The rule of three
Every developer is a software architect.
Every time we write code, we follow the design patterns, we decide on the design patterns, we take software principles into consideration, we weigh pros and cons, we aim towards a more maintainable and cleaner code and want to be good boy/girl scouts. We do this always, every day, every hour.
Software architecture principles and concepts are second nature to us. They are of course not written on stone, but they give us solid ground to base our decisions on.
One of these principles, which we continuously engage and probably not even think about, is the DRY principle. It's almost omnipresent. But as always, this one also has its pitfalls. And when misused, can do more harm than good. Let me explain.
Reusing as best-practice
One of the activities we perform daily is to avoid repeating what has been done before (so called the Don’t Repeat Yourself - DRY principle): To maintain always one source of truth. This is essential to:
improve maintainability (or to keep the level of maintainability stable):
The more duplicated code there is, the more difficult it will be to comprehend it, to read the code, to refactor, to fix issues. Fixes will target one copy and miss the other one. When the time comes to refactor it, we will have to deal with the clones, which were branched some years ago, with tens of references to each, and a change history that is alien to us. We have all been there.
follow the existing patterns and guidelines and styles:
There are cases, where we know that we could have done it different or better, but reusing the existing code can also help unifying the programming practices in the code base we are working on. How many times have you encountered two test frameworks that are being used together? Or REST API’s along with GraphQL? Sometimes this can be an outcome of an ongoing migration/refactoring. In all other cases, leaning towards reusing helps keep the architecture in shape.
reduce the chance to introduce new issues:
Existing code is the tested code. It endured many tests in the past. Probably it was once not as good as it is now. Its issues were fixed, its implementation was made better. It was hardened in time with testing and with feedback.
On the other hand, what we need to accept is that our own fresh version of the code will start from scratch and might have to pass through these stages to achieve similar maturity.
Branching everywhere
Take a data access layer. It’s a good candidate to always reuse, right? This is because data access layers have a certain, specific patterns to use them. And most probably the previous developers in the project have already covered all what you need to access to your database: Authentication, authorization, caching, performance, data integrity, transaction management, you name it.
Yet in a past project I was working on (where the app was already some 15 years old), there were four(!) different data access layers accessing the very same database. Needless to say, this was repeatedly producing bugs, which were not easily traceable and fixable.
Once we started the refactoring, we immediately recognized the reason behind the branching. A familiar story for many of you: Someone decides that the existing code doesn't provide what she needs, doesn't want to impact anything else, branches/rewrites her own version and adds on top the missing piece she wanted in the first place. Give it five years, half of the code base uses the old, half the new version.
Gray zones
On the other hand, not in every situation the decision can be as clear as the example above. Even then, many developers have an unconditional tendency to abstract and to reuse. The emphasis is on the word "unconditional": No matter what, the duplication must be avoided.
However, more than often, there are cases, where making decisions on whether to reuse or not, becomes a gray zone. How do I define a situation a gray zone, and how do I define my approach? Here is the question I ask myself to classify and assess whether abstracting / reusing is the better approach:
How sure are we that these code pieces continue to share the same characteristics?
Will they continue to have similar requirements, or will they deviate from each other? Is there already a plan for them, are we in the middle of a long running refactoring? Because if you are not sure, or if you know that the duplicated blocks are already drifting apart, the persistence to reuse might leave you with a more complex implementation, instead of helping you.
The message you give
Before going any further, let me give an example to make this problem more concrete.
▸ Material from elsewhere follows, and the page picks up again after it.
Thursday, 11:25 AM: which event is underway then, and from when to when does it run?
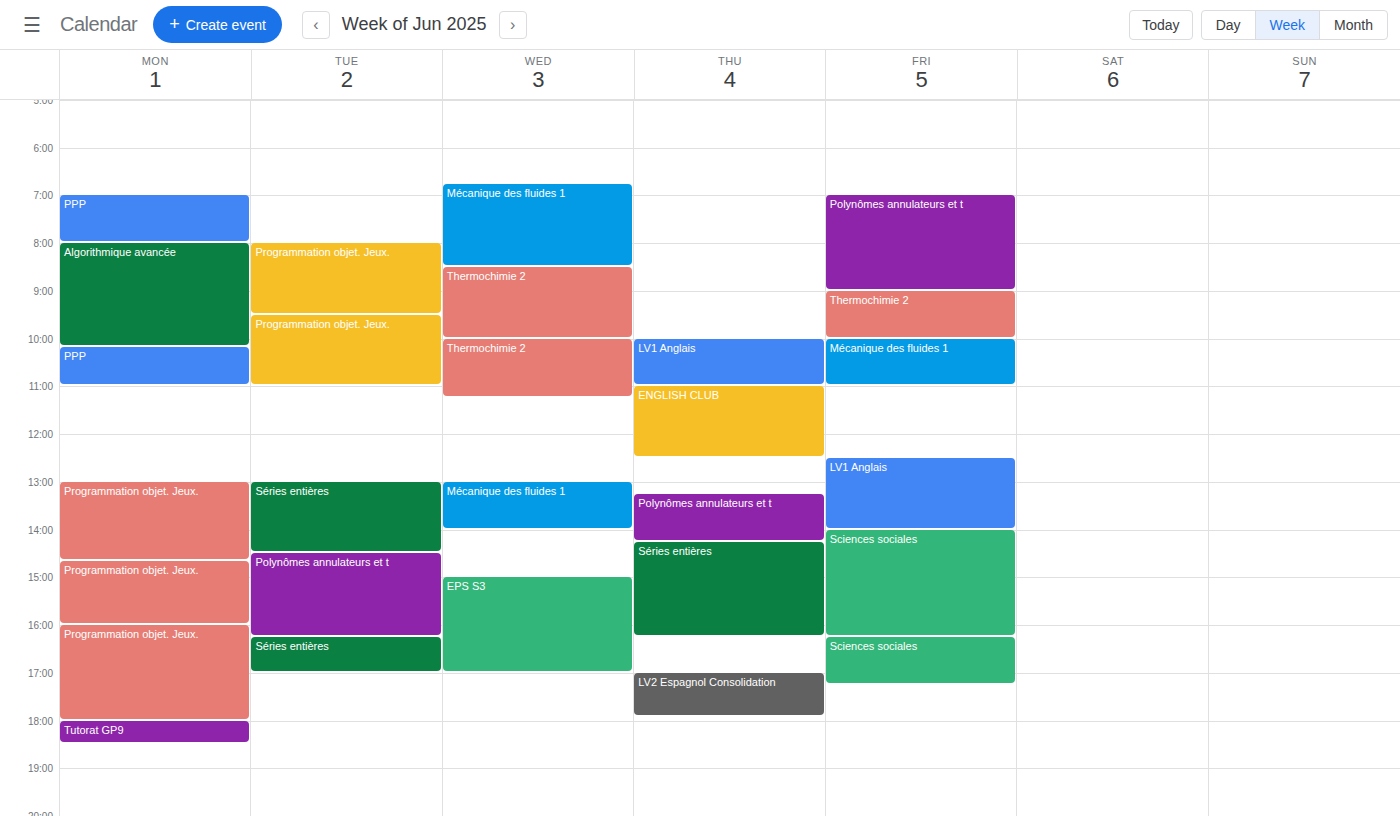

In a past project, I had a code review, having a similar code block as below (simplified here for demonstration purposes):
Point Next(Point p) {
var x = p.x * 2;
var y = p.y * 2;
return new Point(x, y);
}
As you can guess, my reviewer told me to extract the two lines (with the arithmetic operations) to a separate function. Because, of course, I was repeating myself and this should not be allowed.
To explain my perspective in detail, let's refactor the code above as follows:
Point Next2(Point p) {
var x = getNextCoordinate(p.x);
var y = getNextCoordinate(p.y);
return new Point(x, y);
}
int getNextCoordinate(int coord) {
return coord * 2;
}
Now, the code repetition is avoided, just as my reviewer once asked.
Consider now you implement Next (or Next2), and leave the team after some time. A future developer comes and looks at your code. Do you recognize the different messages you give, with your code, to this new developer? The Next method says "Next coordinates are calculated by multiplying the current coordinates by two, but the calculations are independent. I assert no opinions". The Next2 method says instead "the coordinates are intended to be multiplied with the same multiplier".
Which message have you had in mind to give in the first place?
The DRY principle (just like all other design choice) is not without impact. Just as any other code change you do, remember that you imprint your messages to your code, and by doing so, shape its direction.
And this is exactly why and how every developer is an architect.
The Rule of three
In a reuse scenario, if I find myself unsure about the characteristics of the duplicated code blocks and their references, here is what I do: I simply wait.
I wait for the code to mature further. Later when I come back to the same code block, the situation will be either of the two: Either the clones are there, untouched; or they have changed. If they have already deviated from each other, good for me, I saved the effort, I avoided unnecessary code coupling, I avoided weird-long variable names, I avoided asserting opinions in the code and maybe some cyclomatic complexity. On the other hand, if they have stayed the same, then fine, I (or someone else) can do the same assessment again.
There is a certain metric I find useful when I do my assessment: I simply look for further similar requirements, which take use of the same code block, or a variation of it. Each further requirement clarifies every time how this code block should actually work. So, to put it in simply, what I do is to wait for a third reference point before extracting/refactoring the clone code. This is the Rule of Three.
The idea behind the Rule of Three is simple: Before deciding on abstracting & reusing, make sure that there are sufficient number of duplicates / references to give a good idea on how to achieve the best abstraction.
Going down the Rabbit Hole
Extracted and reused code blocks sometimes get more complex in time. Because:
Reused code blocks join the fates of the previously independent pieces of code, and it carries their combined burden.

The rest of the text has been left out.